Polling stations at local government elections

Under section 36 of the RPA 1983, the Secretary of State must make rules for the conduct of local government elections. The rules must apply the foregoing parliamentary election rules with such adaptations, alterations and exceptions as the Secretary of State thinks fit. The relevant rules for parish and community elections are the Local Elections (Parishes and Communities) (England and Wales) Rules 2006 (as amended).

Not all polling stations are in publicly funded buildings. In the case of a room or building which is privately owned or managed (such as a members’ sports or social club), the use of the premises for election purposes is a matter for negotiation between the returning officer and the owner or manager.

Election of councillors

The law relating to the conduct of elections, including the process of nomination of candidates, is set out in the amended 2006 Rules. In particular, the Rules prescribe a timetable for an election. In calculating the foregoing periods of time, the following days are not counted: Saturdays, Sundays, Christmas Eve, Christmas Day, Good Friday, a bank holiday, a day appointed for public thanksgiving or mourning. For 2019 the dates are as follows:

(1) Publication of notice of election: not later than the 25th working day before the election26 March.

(2) Delivery of nomination papers: not later than 4pm on the 19th working day before the election – 3 April.

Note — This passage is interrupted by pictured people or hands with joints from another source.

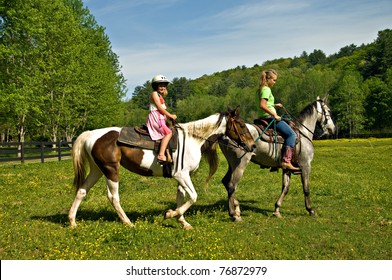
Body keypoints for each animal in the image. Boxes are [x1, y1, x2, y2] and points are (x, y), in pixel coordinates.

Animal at [69, 108, 256, 229]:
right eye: (241, 125)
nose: (252, 145)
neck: (193, 139)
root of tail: (91, 134)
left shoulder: (182, 177)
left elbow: (182, 197)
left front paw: (182, 222)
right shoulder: (182, 175)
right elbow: (193, 197)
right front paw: (170, 214)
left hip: (97, 170)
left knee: (81, 191)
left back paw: (72, 221)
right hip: (111, 170)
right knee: (113, 197)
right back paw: (127, 222)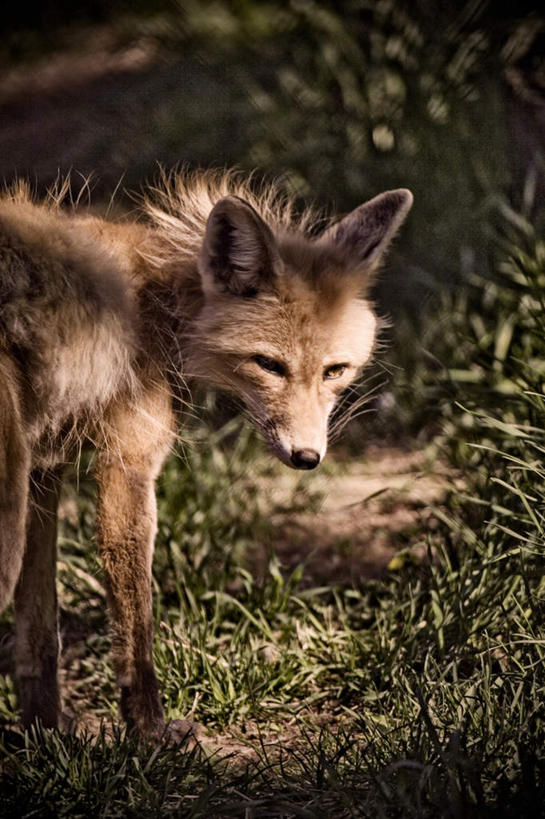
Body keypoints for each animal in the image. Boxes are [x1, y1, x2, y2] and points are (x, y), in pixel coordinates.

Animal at [0, 170, 410, 740]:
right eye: (269, 365)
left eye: (335, 370)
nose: (307, 457)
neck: (162, 309)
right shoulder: (127, 466)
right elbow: (136, 631)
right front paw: (148, 733)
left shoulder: (44, 472)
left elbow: (39, 632)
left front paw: (45, 732)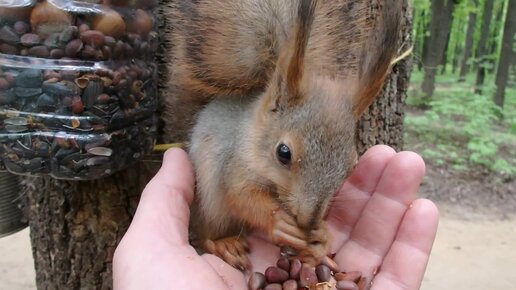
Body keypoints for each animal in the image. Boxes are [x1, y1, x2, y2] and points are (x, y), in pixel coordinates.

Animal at [165, 1, 404, 270]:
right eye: (283, 153)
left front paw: (321, 238)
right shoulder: (235, 163)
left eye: (352, 165)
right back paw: (224, 243)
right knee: (209, 232)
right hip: (207, 200)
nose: (309, 221)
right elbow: (241, 196)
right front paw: (279, 222)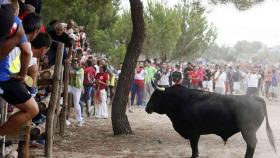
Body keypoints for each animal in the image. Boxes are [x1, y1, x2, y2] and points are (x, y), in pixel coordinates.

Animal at [145, 84, 276, 158]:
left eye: (155, 95)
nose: (147, 108)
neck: (182, 101)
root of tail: (255, 97)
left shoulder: (193, 133)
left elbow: (194, 149)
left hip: (248, 131)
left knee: (251, 145)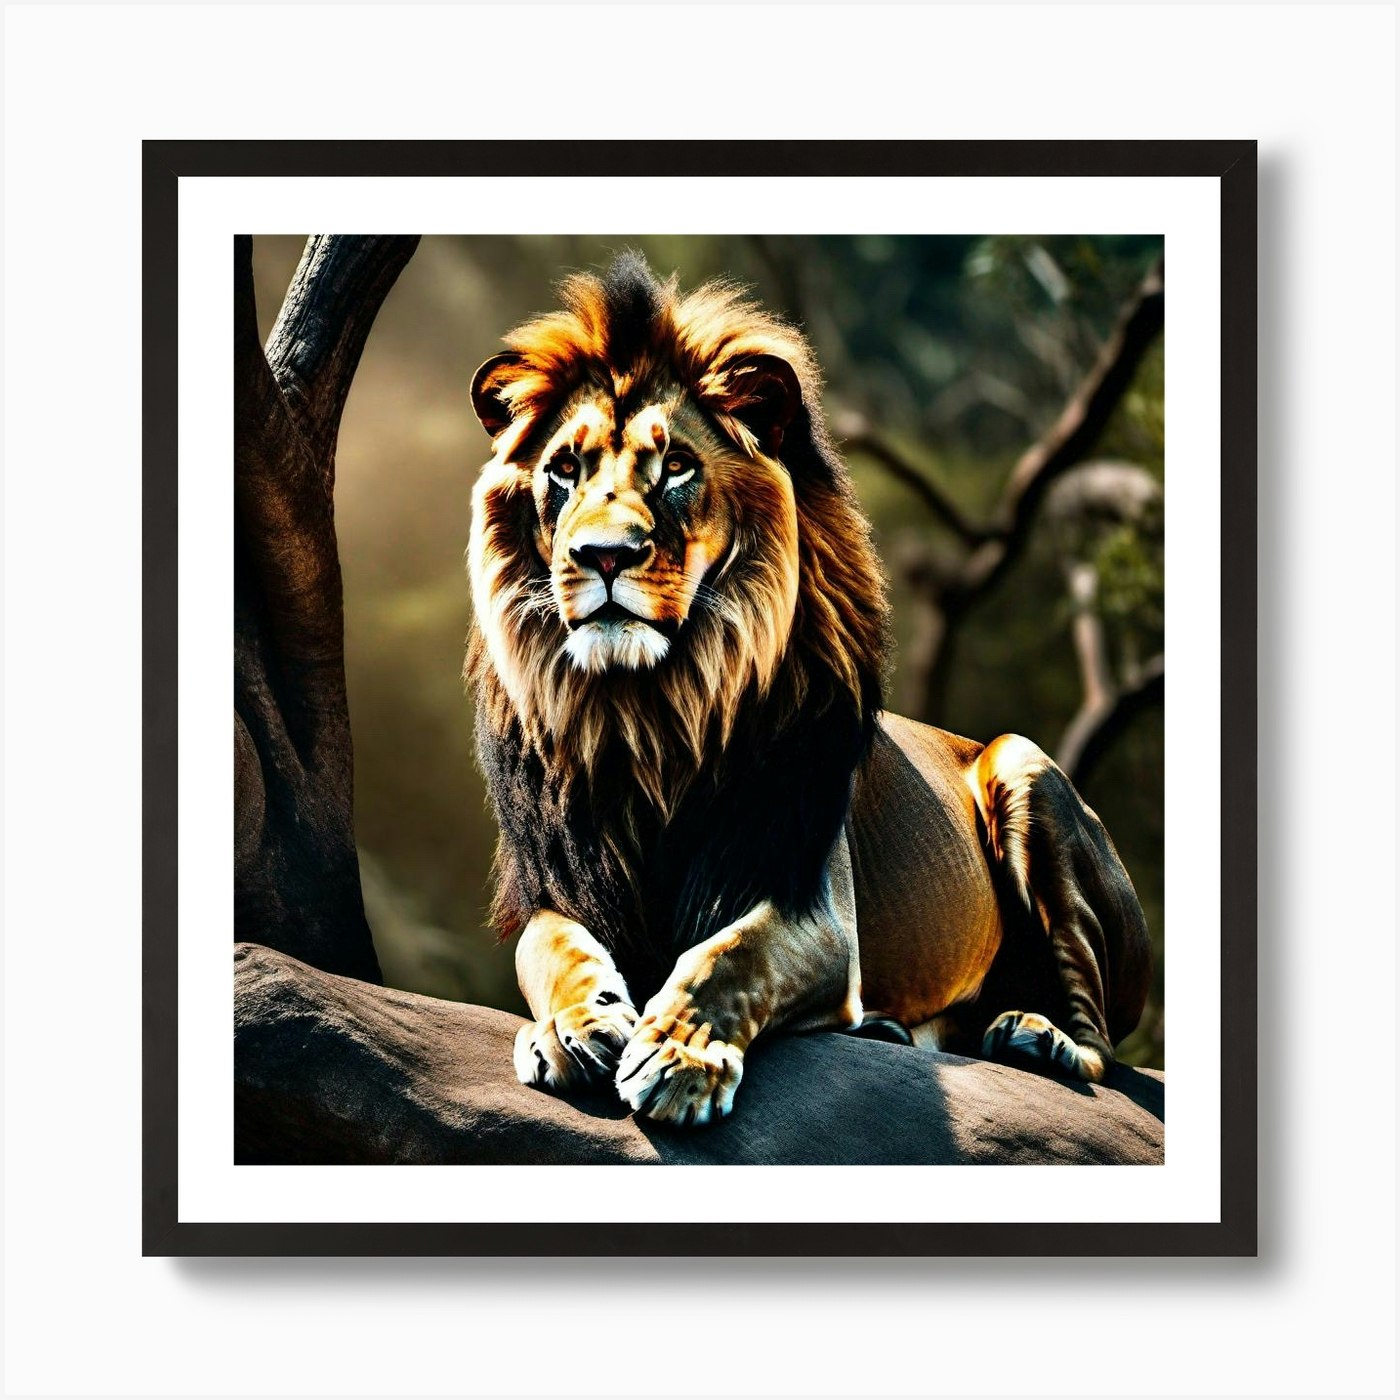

(3) Publication of statement of persons nominated: not later than 4pm on the 19th day before the election – 3 April.

(4) Delivery of notice of withdrawal of candidates: not later than 4pm on the 19th day before the election – 3 April.

(5) Notice of poll: not later than the sixth day before the election – 24 April.

(6) Polling: between 7am and 10pm on the day of the election – 2 May.

Nomination and withdrawal forms are available from the returning officer. Potential candidates, and those withdrawing as candidates, are strongly advised not to leave the delivery of nomination or withdrawal papers to the last minute. If applications are delivered in good time, any errors can be corrected and the application re-submitted before it is too late. The returning officer has no power to extend the timetable.